In the Table below (row 2), we explore the effect of different strengths of this potential type, in the prediction task. We also provide a visual example. For this experiment, we avoid the area $ \mathbf{A} = [(0, -1), (1, 1)] $, which corresponds to half of the box (see Figure). We use the following parameters: (i.) $ s1: \epsilon=1 $, (ii.) $ s2: \epsilon=5e1 $ and (iii.) $ s3: \epsilon=5e2 $ .

**Velocity Potentials.** We incorporate the following velocity potential as an energy function: $ E = \epsilon \lambda \sum_{i,t}\sqrt{(\mathbf{v}_{x,i}^t)^2 + (\mathbf{v}_{y,i}^t)^2}$, for particle $ i $ in time $ t $. The weight $ \lambda =1e-2/{N} $ scales the effect of this function over the rest and $ \epsilon $ is a multiplicative constant that indicates the strength and direction of the potential.

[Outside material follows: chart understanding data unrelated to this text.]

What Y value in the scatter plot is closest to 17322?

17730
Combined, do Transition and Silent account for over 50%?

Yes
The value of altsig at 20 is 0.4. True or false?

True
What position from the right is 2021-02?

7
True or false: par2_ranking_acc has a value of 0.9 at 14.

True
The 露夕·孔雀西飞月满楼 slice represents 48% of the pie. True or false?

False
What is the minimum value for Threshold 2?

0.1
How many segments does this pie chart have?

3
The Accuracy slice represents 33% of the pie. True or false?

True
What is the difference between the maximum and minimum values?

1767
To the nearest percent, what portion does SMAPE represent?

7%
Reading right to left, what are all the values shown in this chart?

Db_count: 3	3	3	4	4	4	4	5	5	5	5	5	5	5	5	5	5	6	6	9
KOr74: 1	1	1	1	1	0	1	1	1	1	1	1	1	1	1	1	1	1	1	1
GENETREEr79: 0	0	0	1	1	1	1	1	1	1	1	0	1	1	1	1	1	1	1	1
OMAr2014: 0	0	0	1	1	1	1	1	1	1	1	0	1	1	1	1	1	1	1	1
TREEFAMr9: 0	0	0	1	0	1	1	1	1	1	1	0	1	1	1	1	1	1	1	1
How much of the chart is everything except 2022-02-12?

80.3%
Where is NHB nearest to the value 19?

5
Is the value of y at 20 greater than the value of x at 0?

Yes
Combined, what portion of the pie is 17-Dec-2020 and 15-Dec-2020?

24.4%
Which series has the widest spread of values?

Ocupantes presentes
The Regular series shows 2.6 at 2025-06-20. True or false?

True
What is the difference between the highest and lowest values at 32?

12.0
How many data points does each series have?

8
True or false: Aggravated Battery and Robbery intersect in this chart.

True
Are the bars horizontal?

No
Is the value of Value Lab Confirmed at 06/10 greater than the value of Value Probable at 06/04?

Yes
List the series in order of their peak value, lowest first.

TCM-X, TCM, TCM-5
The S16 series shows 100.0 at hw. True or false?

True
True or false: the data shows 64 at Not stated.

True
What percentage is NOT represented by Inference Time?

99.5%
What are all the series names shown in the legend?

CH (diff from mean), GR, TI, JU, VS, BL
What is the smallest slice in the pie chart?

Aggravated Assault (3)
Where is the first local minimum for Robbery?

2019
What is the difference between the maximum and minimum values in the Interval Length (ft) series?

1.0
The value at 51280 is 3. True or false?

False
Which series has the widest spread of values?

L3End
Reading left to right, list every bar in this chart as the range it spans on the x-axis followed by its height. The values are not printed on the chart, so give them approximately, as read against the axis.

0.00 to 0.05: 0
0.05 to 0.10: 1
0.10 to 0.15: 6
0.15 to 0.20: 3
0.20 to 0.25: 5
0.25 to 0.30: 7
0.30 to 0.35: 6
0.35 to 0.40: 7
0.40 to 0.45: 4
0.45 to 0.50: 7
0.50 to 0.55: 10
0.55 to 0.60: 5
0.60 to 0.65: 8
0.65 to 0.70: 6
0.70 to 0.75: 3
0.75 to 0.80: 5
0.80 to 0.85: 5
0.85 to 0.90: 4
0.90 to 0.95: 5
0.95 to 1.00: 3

**Goal Potentials.** We also add at test-time an attraction potential as a the squared distance of the predicted coordinates to the goal: $ P = \epsilon\lambda \sum_{i,t}(\tilde{\mathbf{p}}^{0:T-1}_i - \mathbf{g})^2 $, where $ \mathbf{g} $ is defined as the coordinates of our goal point. We define the trajectory coordinates $ \tilde{\mathbf{p}}^{t}_i $ as an accumulation of the un-normalized velocities $ \mathbf{v}^{t}_i $ predicted by NIIP: $ \tilde{\mathbf{p}}^{t+1}_i = \sum_{t}(\mathbf{v}^{0:t}_i) + \mathbf{p}^0_i $ for particle $ i $ at time-step $ t $. Here, $ \mathbf{p}^1 $ is fixed initial ground-truth location of the particle at time 0 and $ \lambda =5e-4/{N}$.

We asses NIIP's capabilities for trajectory forecasting. NIIP can predict trajectories faithfully in the future, displaying favorable mid- and long-term performance when compared to existing approaches.